Narziss als Gott und Damön der PC

Sich selbst als Opfer herauszustellen, liege aber nicht nur daran, dass man sich davon Vorteile verspricht, sondern auch daran, dass wir uns immer narzisstischer verhalten, so Edlinger und Dusini. Dieses narzisstische Verhalten hat die Empfindlichkeit gesteigert und verwischt die Unterschiede zwischen eigener Wahrnehmung und der Realität. Der Opfernarzisst Thilo Sarrazin etwa beklagt, dass er zensiert werde, trotz Millionenauflage seiner Bücher, Einladungen in Hauptabend-Talkshows und Titelseiten der Bild-Zeitung.

Debatten über PC werden oft als "Luxusmoral" abgetan, als Verzettelung in Kämpfen um Ökogärten oder um minimale Veränderungen in der Sprache. Dusini/Edlinger wollen sich damit aber nicht die Debatten vom Tisch fegen lassen, denn PC verhandle ein großes gesellschaftliches Thema - die Frage nach einem "richtigen Leben". Darf ich noch einen SUV fahren? Darf ich Fleisch essen?

All diese Regulative entwickeln wir dabei in uns selbst. "Wir selber wollen Bio-Essen, wir selber überlegen uns, ob wir zu dem Witz, den wir als sexistisch oder rassistisch empfinden, eigentlich laut lachen darf oder nicht", konstatiert Edlinger. Und Dusini fügt hinzu: "Der Ayatollah sitzt in uns."

Obwohl also von vielen die Diskussion über eine moralisch richtige Lebensführung als Zumutung empfunden wird, gäbe es den "Nanny-State" nicht, der klare Vorschreibungen macht. Schlussendlich müsse jeder mit sich selbst aushandeln, wie er sein Leben lebt.

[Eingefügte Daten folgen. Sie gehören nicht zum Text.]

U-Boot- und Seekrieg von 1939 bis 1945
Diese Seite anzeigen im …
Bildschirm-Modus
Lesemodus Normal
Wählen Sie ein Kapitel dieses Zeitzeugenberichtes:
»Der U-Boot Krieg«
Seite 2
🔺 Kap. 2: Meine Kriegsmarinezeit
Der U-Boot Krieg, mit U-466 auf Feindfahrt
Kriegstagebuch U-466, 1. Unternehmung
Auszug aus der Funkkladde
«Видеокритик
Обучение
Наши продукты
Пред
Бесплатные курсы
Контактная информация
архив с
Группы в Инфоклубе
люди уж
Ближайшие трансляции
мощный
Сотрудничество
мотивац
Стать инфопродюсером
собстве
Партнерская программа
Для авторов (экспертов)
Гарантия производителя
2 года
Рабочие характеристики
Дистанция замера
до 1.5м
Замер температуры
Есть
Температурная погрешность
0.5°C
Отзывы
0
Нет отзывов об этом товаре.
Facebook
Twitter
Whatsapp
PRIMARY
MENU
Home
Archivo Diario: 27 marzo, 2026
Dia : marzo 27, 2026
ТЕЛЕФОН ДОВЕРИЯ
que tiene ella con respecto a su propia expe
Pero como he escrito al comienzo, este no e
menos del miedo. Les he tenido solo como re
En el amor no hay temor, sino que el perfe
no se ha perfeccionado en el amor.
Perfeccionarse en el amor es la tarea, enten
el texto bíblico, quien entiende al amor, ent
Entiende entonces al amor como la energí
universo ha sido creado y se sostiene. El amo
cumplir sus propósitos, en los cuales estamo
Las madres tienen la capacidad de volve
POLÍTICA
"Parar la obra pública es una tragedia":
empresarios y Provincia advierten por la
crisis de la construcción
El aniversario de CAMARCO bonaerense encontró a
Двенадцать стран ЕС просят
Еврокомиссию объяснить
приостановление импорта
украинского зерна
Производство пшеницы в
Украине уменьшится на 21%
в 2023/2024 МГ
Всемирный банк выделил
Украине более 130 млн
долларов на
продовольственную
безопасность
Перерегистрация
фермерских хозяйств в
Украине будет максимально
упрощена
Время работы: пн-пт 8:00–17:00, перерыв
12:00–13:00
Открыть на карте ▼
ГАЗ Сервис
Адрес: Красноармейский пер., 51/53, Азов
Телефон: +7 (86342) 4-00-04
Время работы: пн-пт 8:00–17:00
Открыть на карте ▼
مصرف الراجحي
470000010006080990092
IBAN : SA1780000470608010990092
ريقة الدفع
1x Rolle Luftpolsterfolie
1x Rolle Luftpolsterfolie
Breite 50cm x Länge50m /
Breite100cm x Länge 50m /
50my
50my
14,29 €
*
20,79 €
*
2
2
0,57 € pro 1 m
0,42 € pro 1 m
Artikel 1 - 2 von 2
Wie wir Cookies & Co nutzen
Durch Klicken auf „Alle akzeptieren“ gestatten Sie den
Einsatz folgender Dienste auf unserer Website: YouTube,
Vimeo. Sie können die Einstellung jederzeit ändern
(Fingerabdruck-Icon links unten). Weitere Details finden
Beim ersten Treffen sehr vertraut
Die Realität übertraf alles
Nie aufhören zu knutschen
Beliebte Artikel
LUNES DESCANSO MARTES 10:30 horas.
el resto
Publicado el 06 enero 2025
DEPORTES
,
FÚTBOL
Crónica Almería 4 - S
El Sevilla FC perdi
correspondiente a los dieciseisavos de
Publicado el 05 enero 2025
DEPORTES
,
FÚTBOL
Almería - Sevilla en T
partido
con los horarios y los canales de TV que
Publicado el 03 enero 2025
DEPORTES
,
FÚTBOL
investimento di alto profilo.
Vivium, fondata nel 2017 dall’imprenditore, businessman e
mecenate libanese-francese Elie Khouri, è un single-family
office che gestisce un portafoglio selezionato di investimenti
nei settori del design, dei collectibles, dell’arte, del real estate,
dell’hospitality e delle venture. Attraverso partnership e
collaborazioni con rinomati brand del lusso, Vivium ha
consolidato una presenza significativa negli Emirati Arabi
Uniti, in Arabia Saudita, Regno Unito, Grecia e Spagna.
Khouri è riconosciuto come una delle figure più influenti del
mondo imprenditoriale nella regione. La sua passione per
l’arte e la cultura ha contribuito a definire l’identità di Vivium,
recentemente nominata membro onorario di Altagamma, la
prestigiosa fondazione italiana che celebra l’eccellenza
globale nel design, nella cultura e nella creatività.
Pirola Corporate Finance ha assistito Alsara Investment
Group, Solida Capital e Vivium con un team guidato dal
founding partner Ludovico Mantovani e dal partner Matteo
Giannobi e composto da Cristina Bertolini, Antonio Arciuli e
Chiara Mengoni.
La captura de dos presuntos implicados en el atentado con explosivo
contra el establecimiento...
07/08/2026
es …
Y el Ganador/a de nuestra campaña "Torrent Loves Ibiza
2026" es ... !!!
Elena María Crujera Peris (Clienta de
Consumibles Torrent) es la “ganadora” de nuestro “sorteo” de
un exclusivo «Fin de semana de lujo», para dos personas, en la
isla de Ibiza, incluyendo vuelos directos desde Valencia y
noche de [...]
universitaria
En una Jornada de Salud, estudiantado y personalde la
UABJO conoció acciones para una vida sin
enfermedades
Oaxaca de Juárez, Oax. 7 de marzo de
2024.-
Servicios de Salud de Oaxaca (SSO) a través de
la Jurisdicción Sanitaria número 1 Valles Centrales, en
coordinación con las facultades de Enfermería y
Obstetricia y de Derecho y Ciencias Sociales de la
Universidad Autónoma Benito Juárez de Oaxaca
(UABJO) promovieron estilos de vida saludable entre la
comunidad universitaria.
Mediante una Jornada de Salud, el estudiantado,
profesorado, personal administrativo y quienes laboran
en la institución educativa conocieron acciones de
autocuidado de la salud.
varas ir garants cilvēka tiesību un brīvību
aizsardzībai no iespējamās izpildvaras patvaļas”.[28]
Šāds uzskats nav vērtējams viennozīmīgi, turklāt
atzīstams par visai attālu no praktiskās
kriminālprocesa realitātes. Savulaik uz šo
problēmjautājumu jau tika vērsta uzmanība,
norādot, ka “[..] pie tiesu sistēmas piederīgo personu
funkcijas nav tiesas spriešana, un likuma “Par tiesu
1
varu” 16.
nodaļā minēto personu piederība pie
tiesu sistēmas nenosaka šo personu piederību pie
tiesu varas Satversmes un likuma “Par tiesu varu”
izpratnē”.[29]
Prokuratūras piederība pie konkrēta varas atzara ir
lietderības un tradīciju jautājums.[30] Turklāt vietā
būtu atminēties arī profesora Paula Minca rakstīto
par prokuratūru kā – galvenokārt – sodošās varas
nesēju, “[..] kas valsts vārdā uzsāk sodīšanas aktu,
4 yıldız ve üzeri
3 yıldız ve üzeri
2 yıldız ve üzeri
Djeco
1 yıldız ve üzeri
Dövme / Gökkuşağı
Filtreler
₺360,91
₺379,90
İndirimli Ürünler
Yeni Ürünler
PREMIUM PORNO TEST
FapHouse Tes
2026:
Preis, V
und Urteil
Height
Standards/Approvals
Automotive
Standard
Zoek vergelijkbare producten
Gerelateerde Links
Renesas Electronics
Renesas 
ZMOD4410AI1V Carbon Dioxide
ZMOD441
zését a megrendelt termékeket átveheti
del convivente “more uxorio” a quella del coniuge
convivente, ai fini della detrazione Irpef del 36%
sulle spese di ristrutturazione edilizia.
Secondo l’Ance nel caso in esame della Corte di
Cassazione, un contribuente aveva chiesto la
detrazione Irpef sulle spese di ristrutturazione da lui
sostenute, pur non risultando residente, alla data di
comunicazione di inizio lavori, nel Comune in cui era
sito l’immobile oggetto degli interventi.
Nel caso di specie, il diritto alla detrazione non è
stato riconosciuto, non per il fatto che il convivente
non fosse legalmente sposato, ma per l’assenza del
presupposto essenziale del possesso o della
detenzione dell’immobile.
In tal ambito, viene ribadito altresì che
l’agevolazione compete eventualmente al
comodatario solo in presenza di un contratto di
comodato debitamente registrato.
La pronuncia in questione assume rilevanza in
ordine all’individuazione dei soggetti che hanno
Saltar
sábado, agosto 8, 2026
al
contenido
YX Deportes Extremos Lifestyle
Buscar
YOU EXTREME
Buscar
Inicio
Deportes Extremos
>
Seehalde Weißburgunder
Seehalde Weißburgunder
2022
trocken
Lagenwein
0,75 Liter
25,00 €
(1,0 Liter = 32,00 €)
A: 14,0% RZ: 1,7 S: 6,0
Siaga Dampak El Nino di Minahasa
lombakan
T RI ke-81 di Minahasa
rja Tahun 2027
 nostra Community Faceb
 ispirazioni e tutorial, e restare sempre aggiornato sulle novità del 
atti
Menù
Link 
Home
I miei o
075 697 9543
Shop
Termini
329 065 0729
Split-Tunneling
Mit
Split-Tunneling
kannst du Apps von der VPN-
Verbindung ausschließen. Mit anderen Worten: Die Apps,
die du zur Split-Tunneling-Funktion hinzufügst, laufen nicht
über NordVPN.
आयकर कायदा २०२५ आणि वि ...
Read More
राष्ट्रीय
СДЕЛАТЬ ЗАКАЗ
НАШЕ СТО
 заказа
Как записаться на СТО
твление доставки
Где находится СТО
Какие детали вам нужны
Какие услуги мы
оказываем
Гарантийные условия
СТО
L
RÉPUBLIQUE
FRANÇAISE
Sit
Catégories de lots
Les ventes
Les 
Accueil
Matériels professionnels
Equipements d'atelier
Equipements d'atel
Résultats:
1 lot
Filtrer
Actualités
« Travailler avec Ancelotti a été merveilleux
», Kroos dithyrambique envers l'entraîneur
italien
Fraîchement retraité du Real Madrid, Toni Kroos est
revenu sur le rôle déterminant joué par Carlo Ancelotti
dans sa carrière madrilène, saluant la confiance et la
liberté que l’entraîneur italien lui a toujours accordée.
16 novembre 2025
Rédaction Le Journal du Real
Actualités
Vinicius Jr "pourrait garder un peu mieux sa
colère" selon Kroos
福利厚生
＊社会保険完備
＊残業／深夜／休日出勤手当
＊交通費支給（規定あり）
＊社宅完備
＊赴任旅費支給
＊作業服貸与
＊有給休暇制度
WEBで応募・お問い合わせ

Um nicht dauernd mit allen anderen in Konflikt zu kommen, empfehlen die Autoren, das eigene Maß nicht als das Maß aller Dinge zu sehen. Man müsse die Absolutheit seines Anspruchs zurückschrauben, ohne die legitimen Ansprüche des eigenen Selbst aufgeben zu müssen, einen maßvollen Narzissmus pflegen.